--- ÜBUNGSTEXT ---
======

5. Teil: Compliance als Teil von Zielvereinbarungen

Reihe: Compliance Essentials: Mitbestimmung des Betriebsrats

I. Sinn und Zweck von Compliance als Teil von Zielvereinbarungen

Zunehmend häufiger werden in Zielvereinbarungen, insbesondere wenn sie vergütungsrelevant sind, Ziele hinsichtlich der Einhaltung und Durchsetzung von Compliance aufgenommen. Üblich ist beispielsweise als persönliches Ziel, die regelmäßige Absolvierung von Compliance-Schulungen bzw. bei Vorgesetzten die Sicherstellung, dass ihre Mitarbeiter regelmäßig an Compliance-Schulungen teilnehmen. Ebenfalls wird mit Compliance-Officern in deren Zielvereinbarungen geregelt, dass sie bestimmte Compliance-Vorgaben im Unternehmen einzuführen bzw. durchzusetzen haben.

======

--- ÜBUNGSDATEN ---
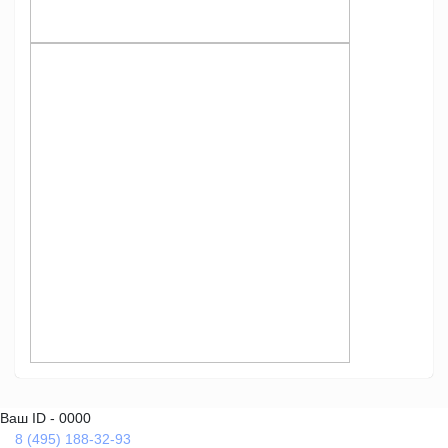
Ваш ID - 0000
8 (495) 188-32-93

======

--- AUFGABENSTELLUNG ---
Was ist laut dem Übungstext bei Vorgesetzten ein übliches persönliches Ziel?

--- LÖSUNG ---
Die Sicherstellung, dass ihre Mitarbeiter regelmäßig an Compliance-Schulungen teilnehmen.